Game farmer, Tendai Musasa, has donated two elephants for the occasion. One young bull elephant, was shot Thursday and has been cut to pieces and taken to the organizers of the feast. A second, yet to be killed, will be handed out to members of the community.
Musasa, whose lifelong dream is to meet Mugabe, said his main motive for donating the elephants, as well as a lion trophy, a crocodile trophy and a small herd of live impala, was gratitude. He’s a beneficiary of Mugabe’s land reform policy, a program that saw white farmers ousted from their holdings without compensation after 2000.
He spoke so highly of the world’s oldest leader, who has been in power for 35 years.
His words: “We regard him as our father. Our provider, our hero. We regard him as a very courageous man”.

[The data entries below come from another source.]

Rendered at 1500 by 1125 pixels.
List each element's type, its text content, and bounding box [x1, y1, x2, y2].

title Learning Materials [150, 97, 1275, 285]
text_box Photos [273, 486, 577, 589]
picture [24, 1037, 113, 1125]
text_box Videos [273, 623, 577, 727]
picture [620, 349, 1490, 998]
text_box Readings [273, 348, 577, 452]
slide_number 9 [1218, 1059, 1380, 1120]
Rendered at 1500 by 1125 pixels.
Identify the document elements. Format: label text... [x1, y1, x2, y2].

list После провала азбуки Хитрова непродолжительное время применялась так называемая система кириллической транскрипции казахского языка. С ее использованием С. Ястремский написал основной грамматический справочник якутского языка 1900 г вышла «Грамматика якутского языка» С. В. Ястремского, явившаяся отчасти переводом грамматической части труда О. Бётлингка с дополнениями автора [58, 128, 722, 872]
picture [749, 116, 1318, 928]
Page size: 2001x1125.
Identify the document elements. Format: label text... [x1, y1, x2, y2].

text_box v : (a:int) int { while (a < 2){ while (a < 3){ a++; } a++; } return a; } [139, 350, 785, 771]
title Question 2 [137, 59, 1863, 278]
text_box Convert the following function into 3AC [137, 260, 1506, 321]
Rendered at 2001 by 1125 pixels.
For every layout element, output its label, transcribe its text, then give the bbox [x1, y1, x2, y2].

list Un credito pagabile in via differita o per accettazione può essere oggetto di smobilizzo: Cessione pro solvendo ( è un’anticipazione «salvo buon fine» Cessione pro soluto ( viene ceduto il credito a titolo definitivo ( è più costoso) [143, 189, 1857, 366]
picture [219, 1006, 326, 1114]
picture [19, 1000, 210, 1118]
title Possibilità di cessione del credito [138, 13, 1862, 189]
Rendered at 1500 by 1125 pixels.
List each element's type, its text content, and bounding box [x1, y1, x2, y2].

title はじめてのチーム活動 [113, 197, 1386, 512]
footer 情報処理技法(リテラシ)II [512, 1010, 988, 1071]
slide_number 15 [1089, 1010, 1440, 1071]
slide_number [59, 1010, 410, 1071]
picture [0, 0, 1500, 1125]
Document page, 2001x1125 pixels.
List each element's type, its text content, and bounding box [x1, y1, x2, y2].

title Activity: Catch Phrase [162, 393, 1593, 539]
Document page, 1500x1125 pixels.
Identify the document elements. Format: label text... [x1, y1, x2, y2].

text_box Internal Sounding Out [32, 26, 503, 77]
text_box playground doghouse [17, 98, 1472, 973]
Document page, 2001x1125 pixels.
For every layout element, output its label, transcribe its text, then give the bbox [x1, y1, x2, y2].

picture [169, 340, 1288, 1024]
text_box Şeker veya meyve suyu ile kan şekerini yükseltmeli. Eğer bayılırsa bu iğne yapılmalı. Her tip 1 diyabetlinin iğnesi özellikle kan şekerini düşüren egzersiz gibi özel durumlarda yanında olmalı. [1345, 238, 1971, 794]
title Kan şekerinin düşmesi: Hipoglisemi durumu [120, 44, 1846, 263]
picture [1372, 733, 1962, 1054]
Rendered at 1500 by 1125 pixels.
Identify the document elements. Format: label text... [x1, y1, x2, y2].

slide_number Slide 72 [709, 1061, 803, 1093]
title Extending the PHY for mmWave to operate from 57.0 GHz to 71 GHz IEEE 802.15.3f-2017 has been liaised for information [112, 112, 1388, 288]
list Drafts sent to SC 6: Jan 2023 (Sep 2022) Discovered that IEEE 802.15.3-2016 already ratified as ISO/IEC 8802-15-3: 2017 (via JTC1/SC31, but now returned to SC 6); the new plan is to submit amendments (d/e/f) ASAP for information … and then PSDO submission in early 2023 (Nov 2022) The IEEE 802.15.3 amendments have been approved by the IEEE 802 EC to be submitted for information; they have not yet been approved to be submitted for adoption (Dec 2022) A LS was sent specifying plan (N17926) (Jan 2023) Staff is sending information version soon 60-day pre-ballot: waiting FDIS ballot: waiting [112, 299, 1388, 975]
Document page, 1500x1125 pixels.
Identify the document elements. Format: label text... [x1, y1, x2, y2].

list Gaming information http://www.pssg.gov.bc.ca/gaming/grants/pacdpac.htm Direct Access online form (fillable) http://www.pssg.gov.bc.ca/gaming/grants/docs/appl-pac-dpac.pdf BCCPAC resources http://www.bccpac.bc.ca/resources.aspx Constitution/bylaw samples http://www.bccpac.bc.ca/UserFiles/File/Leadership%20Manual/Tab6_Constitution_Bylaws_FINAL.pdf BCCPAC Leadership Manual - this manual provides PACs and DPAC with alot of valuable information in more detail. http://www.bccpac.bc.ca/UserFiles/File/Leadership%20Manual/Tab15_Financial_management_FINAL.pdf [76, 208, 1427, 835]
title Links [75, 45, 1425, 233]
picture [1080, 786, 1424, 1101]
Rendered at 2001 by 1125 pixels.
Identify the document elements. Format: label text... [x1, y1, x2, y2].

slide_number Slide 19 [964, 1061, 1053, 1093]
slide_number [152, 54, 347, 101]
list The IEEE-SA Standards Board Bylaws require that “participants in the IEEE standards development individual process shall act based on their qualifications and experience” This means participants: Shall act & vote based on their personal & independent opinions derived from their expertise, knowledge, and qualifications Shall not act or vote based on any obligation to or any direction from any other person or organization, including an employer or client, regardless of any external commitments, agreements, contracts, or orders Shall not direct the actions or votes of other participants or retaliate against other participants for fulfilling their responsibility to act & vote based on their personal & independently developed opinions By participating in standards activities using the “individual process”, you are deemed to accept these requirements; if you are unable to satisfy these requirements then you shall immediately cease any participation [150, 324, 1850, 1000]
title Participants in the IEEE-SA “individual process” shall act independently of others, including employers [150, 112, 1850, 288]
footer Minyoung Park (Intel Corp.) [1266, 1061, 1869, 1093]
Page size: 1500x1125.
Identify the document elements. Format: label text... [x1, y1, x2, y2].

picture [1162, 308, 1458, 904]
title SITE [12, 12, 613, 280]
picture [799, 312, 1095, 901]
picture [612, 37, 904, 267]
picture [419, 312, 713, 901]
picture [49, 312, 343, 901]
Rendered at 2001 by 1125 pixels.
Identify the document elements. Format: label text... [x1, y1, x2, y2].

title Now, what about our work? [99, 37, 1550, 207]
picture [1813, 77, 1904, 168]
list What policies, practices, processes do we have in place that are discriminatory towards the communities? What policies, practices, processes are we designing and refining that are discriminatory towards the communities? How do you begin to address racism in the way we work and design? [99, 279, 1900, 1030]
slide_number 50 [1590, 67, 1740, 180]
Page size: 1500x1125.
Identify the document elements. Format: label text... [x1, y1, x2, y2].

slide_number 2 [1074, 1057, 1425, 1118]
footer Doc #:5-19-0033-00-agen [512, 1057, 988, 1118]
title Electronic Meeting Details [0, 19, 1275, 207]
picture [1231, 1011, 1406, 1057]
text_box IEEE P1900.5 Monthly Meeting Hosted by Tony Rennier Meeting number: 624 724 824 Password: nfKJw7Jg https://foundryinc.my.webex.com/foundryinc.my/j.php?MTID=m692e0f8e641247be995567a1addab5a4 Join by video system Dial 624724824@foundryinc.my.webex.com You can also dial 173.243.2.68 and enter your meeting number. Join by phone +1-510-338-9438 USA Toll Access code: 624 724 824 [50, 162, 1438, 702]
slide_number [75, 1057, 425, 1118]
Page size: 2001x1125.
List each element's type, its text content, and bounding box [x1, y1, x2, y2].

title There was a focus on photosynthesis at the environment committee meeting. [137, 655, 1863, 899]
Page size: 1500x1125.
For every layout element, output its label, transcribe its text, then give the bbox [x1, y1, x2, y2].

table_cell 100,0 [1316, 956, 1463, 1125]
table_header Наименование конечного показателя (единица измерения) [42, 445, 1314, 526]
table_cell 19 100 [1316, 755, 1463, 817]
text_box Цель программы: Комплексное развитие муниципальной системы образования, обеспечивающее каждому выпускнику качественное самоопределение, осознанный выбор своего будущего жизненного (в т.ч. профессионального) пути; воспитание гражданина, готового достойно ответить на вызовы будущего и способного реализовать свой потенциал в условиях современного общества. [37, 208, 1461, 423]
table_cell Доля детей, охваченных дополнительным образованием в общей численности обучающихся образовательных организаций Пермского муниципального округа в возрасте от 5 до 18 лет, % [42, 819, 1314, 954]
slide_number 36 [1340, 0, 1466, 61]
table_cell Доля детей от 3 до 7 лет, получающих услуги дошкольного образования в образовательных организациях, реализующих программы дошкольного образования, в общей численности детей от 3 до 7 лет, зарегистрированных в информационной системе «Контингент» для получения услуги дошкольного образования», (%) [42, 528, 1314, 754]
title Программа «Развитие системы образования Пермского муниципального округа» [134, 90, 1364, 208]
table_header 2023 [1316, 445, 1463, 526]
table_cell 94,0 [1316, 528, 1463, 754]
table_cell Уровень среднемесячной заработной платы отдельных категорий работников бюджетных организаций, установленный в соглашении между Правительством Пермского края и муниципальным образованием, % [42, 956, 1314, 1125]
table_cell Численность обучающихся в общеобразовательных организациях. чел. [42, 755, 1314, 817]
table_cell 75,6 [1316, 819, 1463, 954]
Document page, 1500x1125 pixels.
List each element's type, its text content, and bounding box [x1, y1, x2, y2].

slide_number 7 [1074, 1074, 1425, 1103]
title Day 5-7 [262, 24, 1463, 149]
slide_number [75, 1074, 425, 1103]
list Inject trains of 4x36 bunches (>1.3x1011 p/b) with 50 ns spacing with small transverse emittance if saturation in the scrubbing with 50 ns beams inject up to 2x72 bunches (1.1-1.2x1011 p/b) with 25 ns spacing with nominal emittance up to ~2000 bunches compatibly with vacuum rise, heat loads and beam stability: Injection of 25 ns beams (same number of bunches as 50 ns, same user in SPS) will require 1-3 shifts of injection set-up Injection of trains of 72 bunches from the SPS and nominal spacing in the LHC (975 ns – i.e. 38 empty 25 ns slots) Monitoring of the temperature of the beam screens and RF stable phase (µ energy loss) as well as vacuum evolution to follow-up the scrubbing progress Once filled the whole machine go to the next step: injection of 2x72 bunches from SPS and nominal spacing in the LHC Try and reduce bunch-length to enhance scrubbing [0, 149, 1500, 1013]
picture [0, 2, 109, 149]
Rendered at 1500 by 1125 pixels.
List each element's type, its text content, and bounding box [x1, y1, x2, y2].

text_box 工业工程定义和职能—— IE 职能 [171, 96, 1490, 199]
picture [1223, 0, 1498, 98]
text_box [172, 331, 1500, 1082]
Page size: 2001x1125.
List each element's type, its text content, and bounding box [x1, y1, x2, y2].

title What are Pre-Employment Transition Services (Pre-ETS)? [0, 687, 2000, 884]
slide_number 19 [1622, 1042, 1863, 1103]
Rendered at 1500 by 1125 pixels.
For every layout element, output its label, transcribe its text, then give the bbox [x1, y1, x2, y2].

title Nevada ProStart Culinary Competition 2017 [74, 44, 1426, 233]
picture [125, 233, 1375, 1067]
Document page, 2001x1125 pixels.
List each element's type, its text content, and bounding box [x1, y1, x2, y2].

Musasa originally planned to donate a wild buffalo or two, to be slaughtered for the feast. However, recent rains made it difficult to find any, so he donated five live impala to breed in the president’s game reserve. The lion, which he recently hand-picked, and a crocodile are to be stuffed as trophies, not eaten.
He said there was a strong cultural obligation for Victoria Falls to show hospitality and thank Mugabe for celebrating his birthday in the town.
Musasa, director of the 31,000 acres Woodlands Conservancy near Victoria Falls, said it was better to kill one elephant for the Mugabe feast than 20 cows. “It’s one life versus 20,” he said.